Reader: symbols beginning with numbers and underscore cause part of the input to be discarded

egallesio / STklos

STklos Scheme

http://stklos.net

GNU General Public License v2.0

68 stars 17 forks source link

Reader: symbols beginning with numbers and underscore cause part of the input to be discarded #579

Closed jpellegrini closed 10 months ago

jpellegrini commented 11 months ago

Hi @egallesio ! A minor issue, I think:

If a token starts with a number, and it does not parse as a number. then STklos reads it as a symbol:

1abc => symbol |1abc|

However, if it has underscores, then -- depending on the character that follows the udnerscore --the part after the underscore is discarded -- it's neither part of the symbol, nor read as a separate token later:

1_abcdef => symbol |1_|

and the abcdef is lost...

stklos> (define 1_abc -10)
;; 1_
stklos> 1_o
-10
stklos> 1_p
-10
stklos> 1_i
-10
stklos> 1_d
**** Error:
%execute: symbol `1_d' unbound in module `stklos'
stklos> 1_def
**** Error:
%execute: symbol `1_def' unbound in module `stklos'

(I don't know why it kept d and def but not the others)

Anyway... I guess this was introduced with the SRFI that allows underscores in numbers (so the mistake is mine, since I have implemented those changes to the reader -- sorry!) I'll take a look later.

jpellegrini commented 11 months ago

Some more information:

1_2_a => symbol |12_|

jpellegrini commented 11 months ago

I can't work on this right now, but here's an idea (I'll try to implement later):

read_integer_or_real makes a copy of the string and works on it;
if it was a number, measure its size and update **end
if it was not a number, return #f without updating anything.

jpellegrini commented 11 months ago

read_integer_or_real makes a copy of the string and works on it;

It has no idea where the end of the token is, so not viable. Another idea is for remove_underscores to make a copy, allocating a buffer and growing it as necessary.
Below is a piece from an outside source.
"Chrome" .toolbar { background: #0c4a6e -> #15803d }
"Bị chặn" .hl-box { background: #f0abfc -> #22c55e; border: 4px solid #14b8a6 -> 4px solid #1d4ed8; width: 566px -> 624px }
This reduces the overhead to only tokens with underscores.

lassik commented 11 months ago

Generally the best idea for reading Lisp is:

Treat |...| vertical bar symbols like strings.
For other symbols, as well as numbers, read a "token" of symbol-or-number characters into a string and then parse that string.

In Scheme pseudo-code, something like this:

(case first-char
  ...
  ((#\")
   (read-delimited-string #\"))
  ((#\|)
   (string->symbol (read-delimited-string #\|)))
  (else
   (let ((token (read-token first-char)))
     (if (string=? token "")
         (error "Invalid syntax")
         (or (parse-number token)
             (string->symbol token))))))

lassik commented 11 months ago

NB: RnRS uses a BNF-style grammar, but that's IMHO a really confusing mental model for Lisp. Common Lisp does not use BNF; it presents a reader algorithm tailor made for Lisp.
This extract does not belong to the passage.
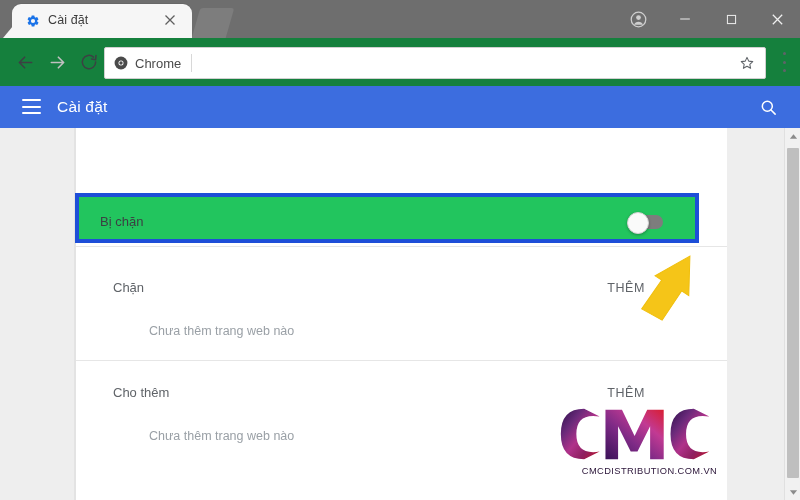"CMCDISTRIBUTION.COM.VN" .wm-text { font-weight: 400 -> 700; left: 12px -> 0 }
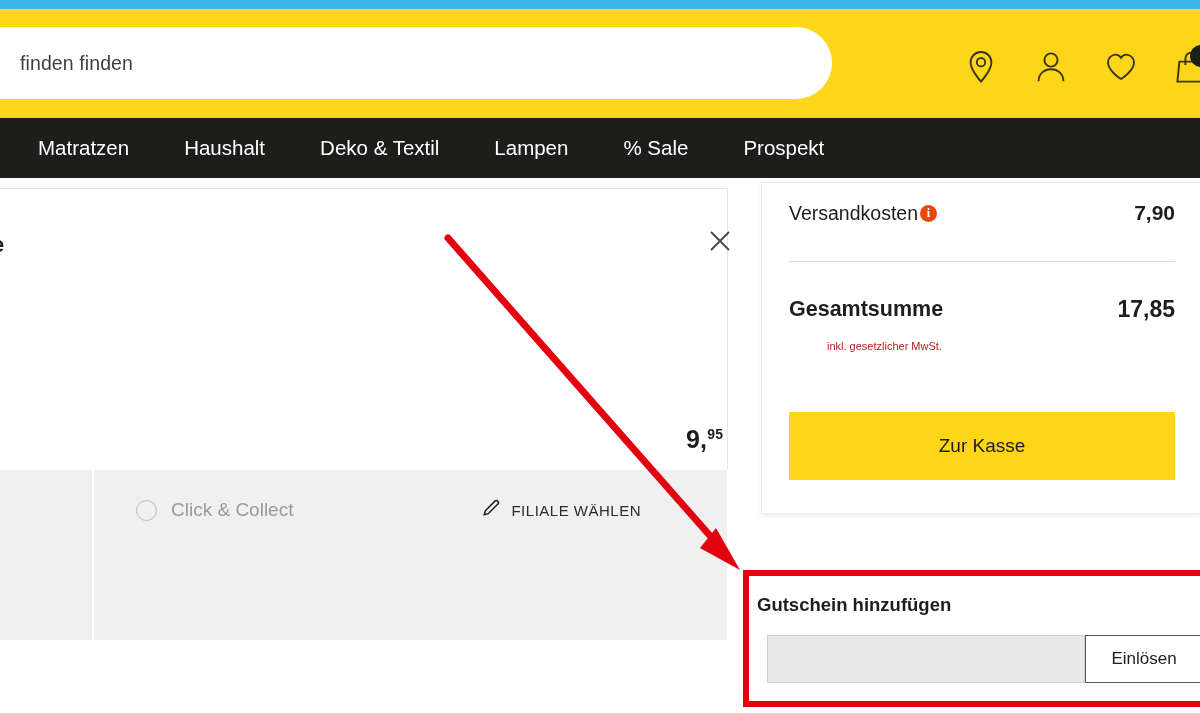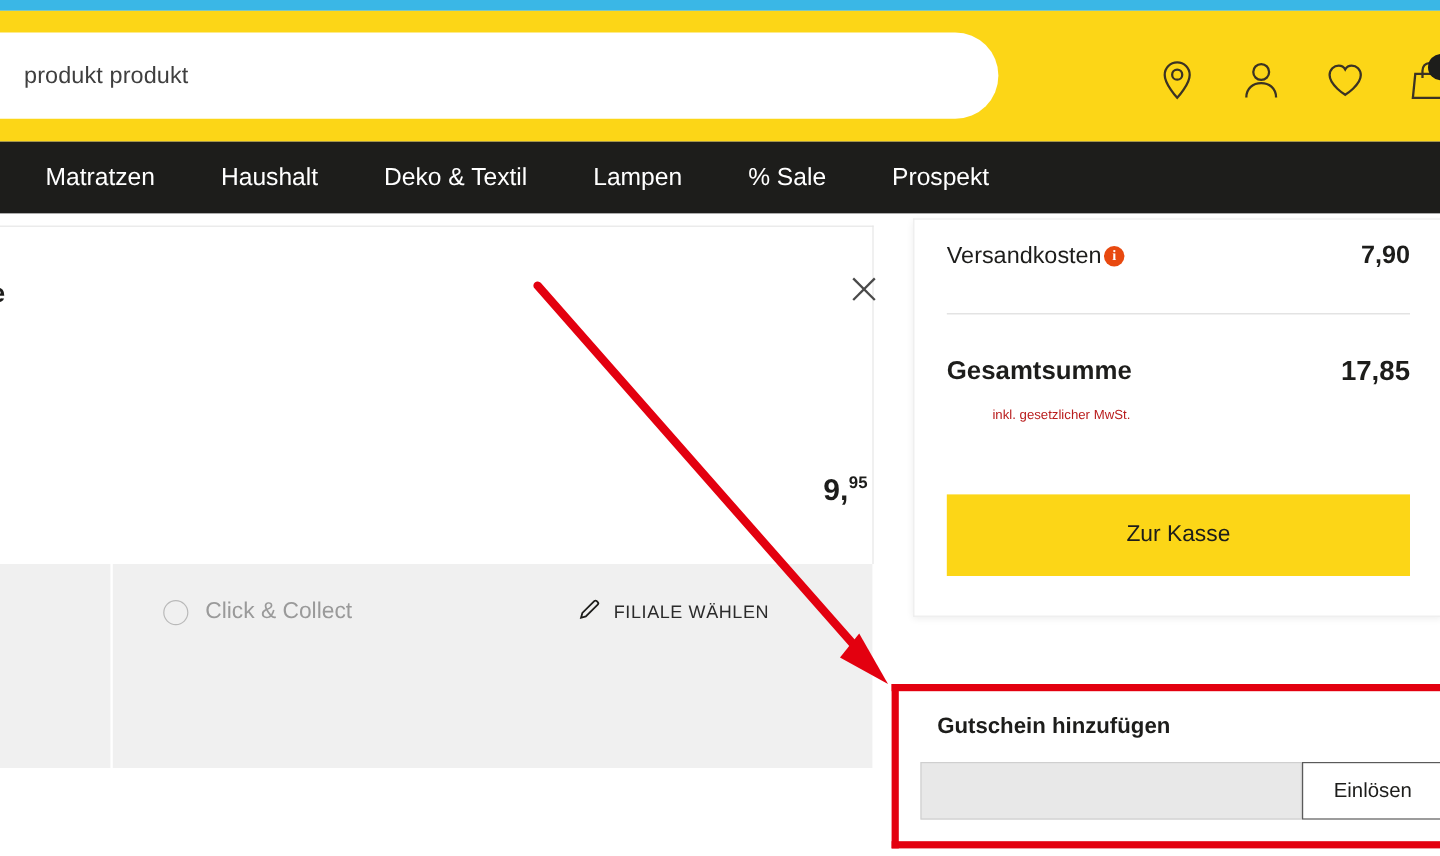"produkt produkt" span.searchtext { text: produkt produkt -> finden finden }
egallesio commented 11 months ago

I think I have a fix for that issue. I'll clean it and test it more later.

egallesio commented 10 months ago

Generally the best idea for reading Lisp is:

* Treat `|...|` vertical bar symbols like strings.

* For other symbols, as well as numbers, read a "token" of symbol-or-number characters into a string and then parse that string.

In Scheme pseudo-code, something like this:

(case first-char
  ...
  ((#\")
   (read-delimited-string #\"))
  ((#\|)
   (string->symbol (read-delimited-string #\|)))
  (else
   (let ((token (read-token first-char)))
     (if (string=? token "")
         (error "Invalid syntax")
         (or (parse-number token)
             (string->symbol token))))))

This is what we already do in STklos. The problem was that parse-number may modify token to make it readable by standard C functions (for instance, if the number uses d exponent notation, we replace it by and e before to send the string to standard strod). One solution is of course to make a copy of token in parse-token but doing it for each token costs a lot.

Current implementation avoids allocation as much as possible and should fix the issue.